The Kougra practices flight several times that day, but she doesn’t reach the air. She flaps and runs and yells, but nothing works. Her fantasy of being coloured faerie has come true, and she can’t even become airborne. Lolly’s gift is in vain.
But then she thinks. She thinks back to her days with her owner and her sister, the days at the cliffs. Her sister leaping and flying, giving herself to the wind. The Kougra recalls again Lolly’s vision of falling, and for the first time since the letter and paint brush arrived in the mail, she smiles. Lolly’s selfless gift will not go in vain after all.
So she finds some of the cliffs she’d gone to back in happier times, and she carefully climbs up to the ledge. It’s the warmest day in a long while, but that warmth is offset by the sharp raindrops that have begun to pelt from the sky.

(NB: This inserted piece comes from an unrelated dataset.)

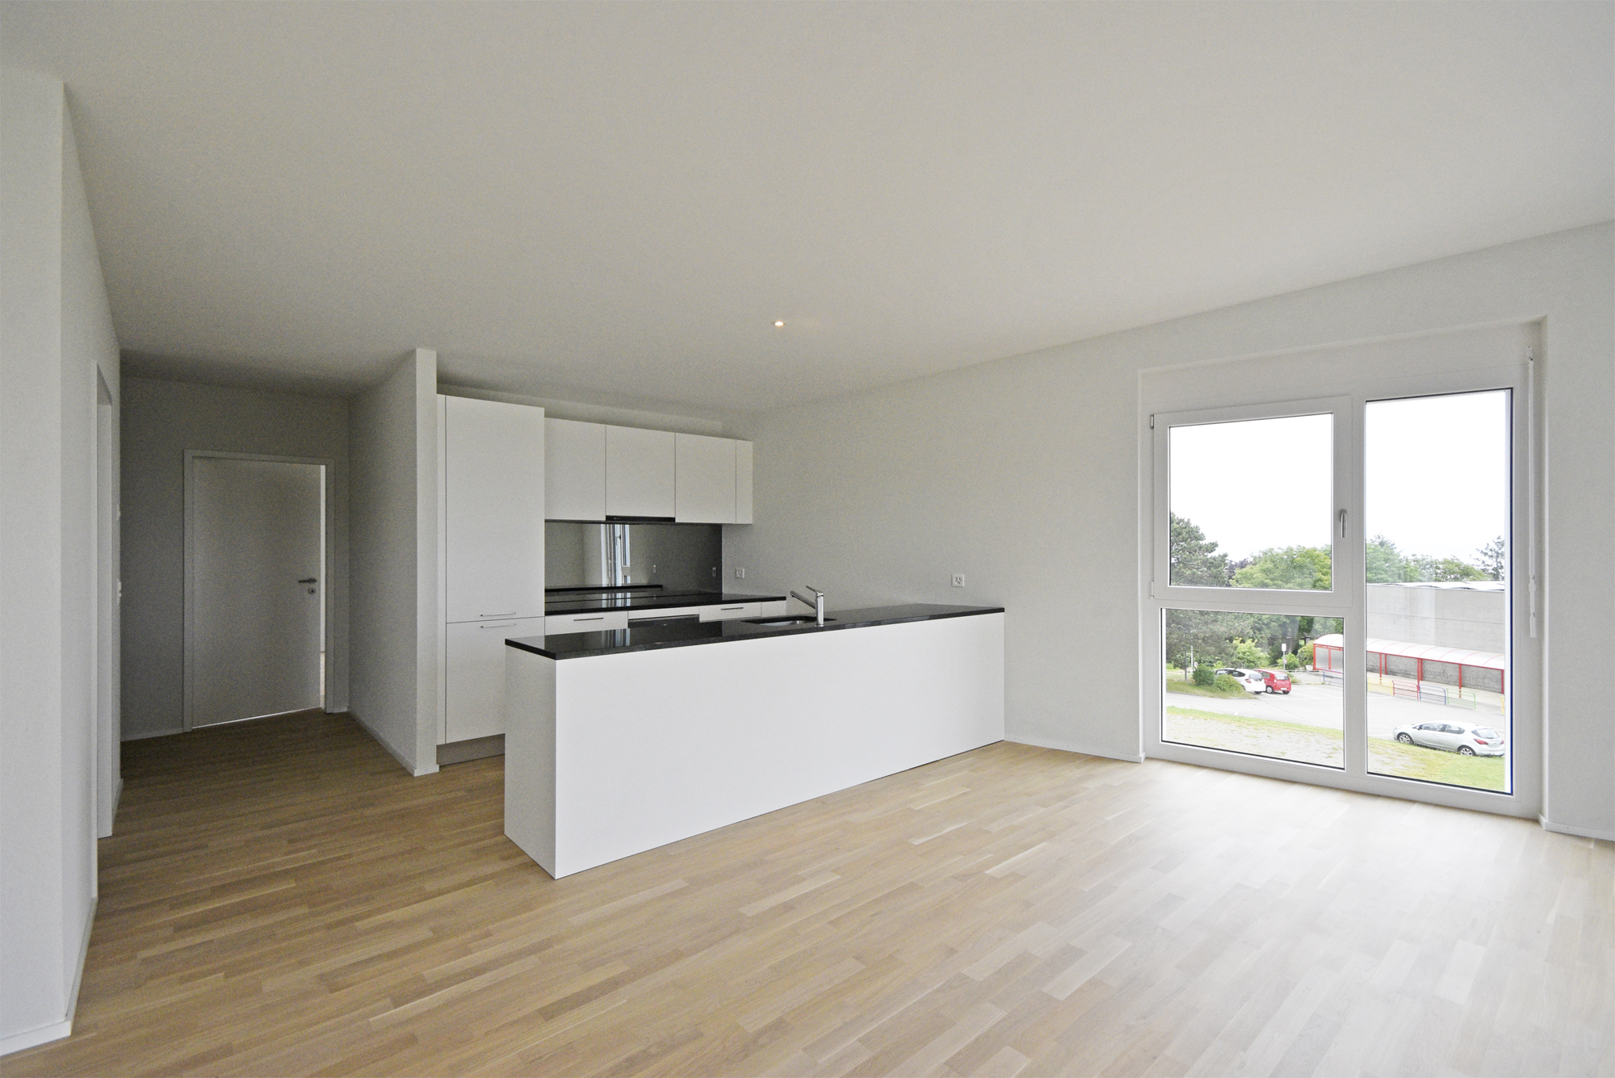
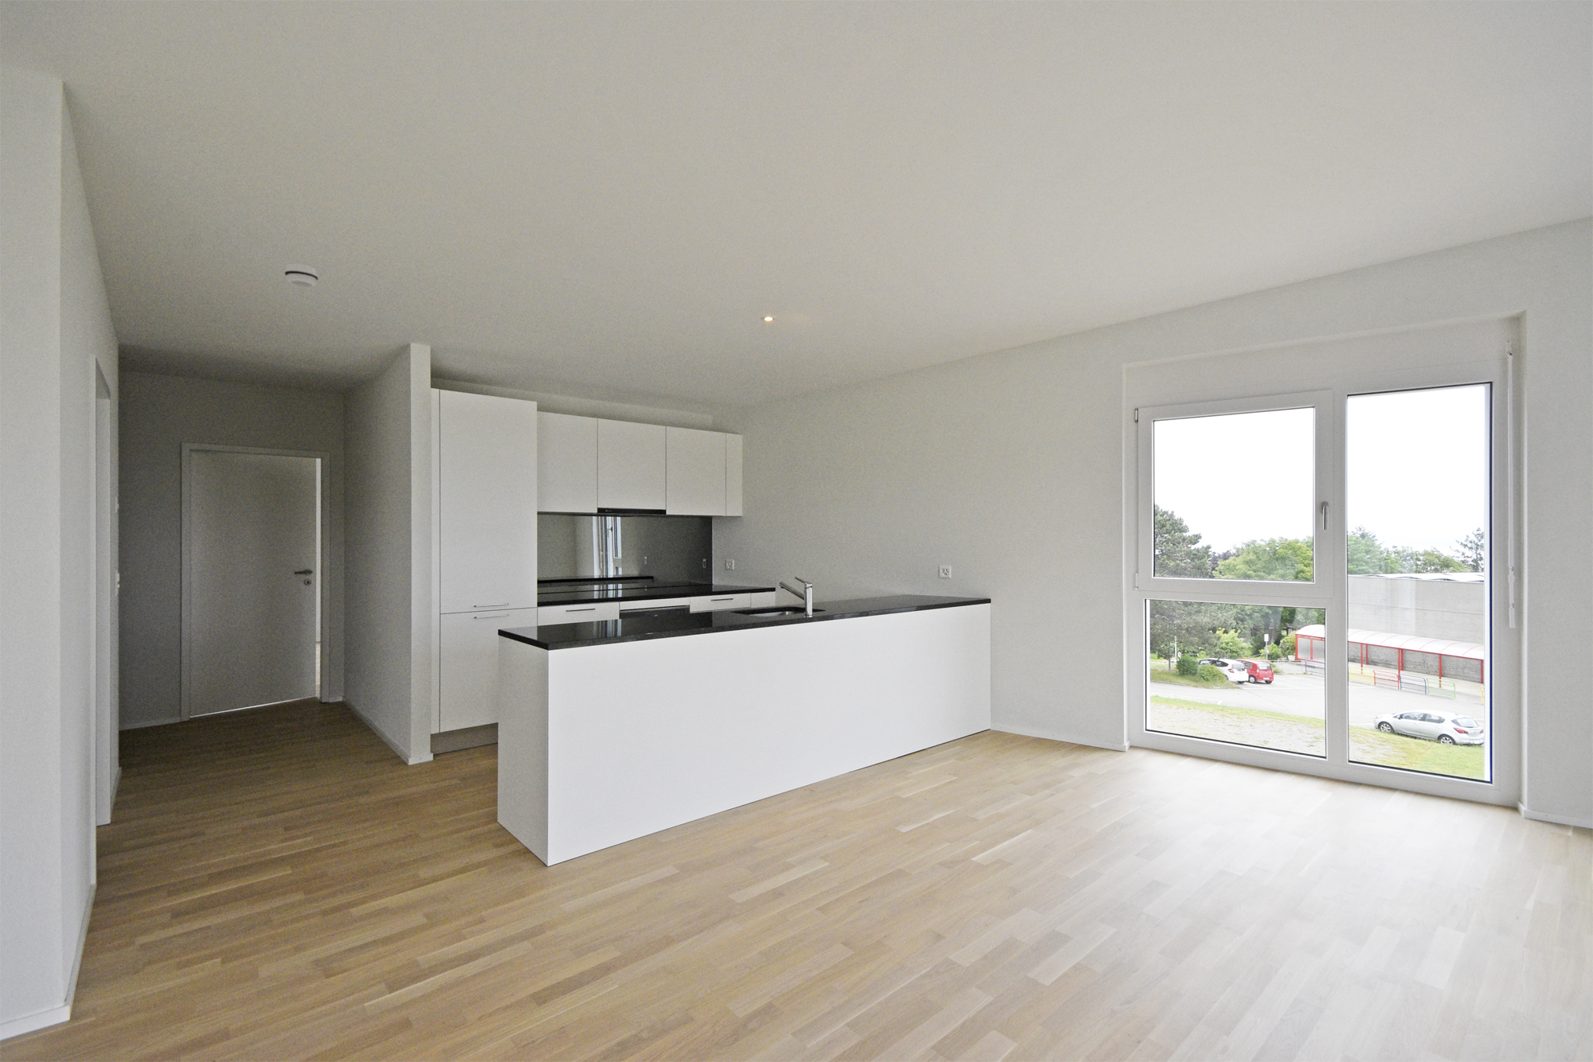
+ smoke detector [283,262,319,288]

Howling wind rips through the atmosphere, and the sun overhead is masked by perilous storm clouds.
The Kougra cares about none of this.
She takes one step forward and looks down to the bottom of the cliff. Jagged rocks line the ground there, little spikes of warning. The Kougra briefly tenses, but she fights off the feeling. And then she steps forward one last time.
She tries not to think of what might happen, what the horrible rain and callous wind might do to her. She tries to disregard the dangerous landing, the one she will be forced to make if her wings still prove useless. She tries not to think of any of this.
All she puts in her mind is Lolly’s description of a fall just like this one, her lovely description. “I’ve always heard it’s so peaceful and graceful – jumping like that. So warm. The wind holds you, and the sun illuminates you.”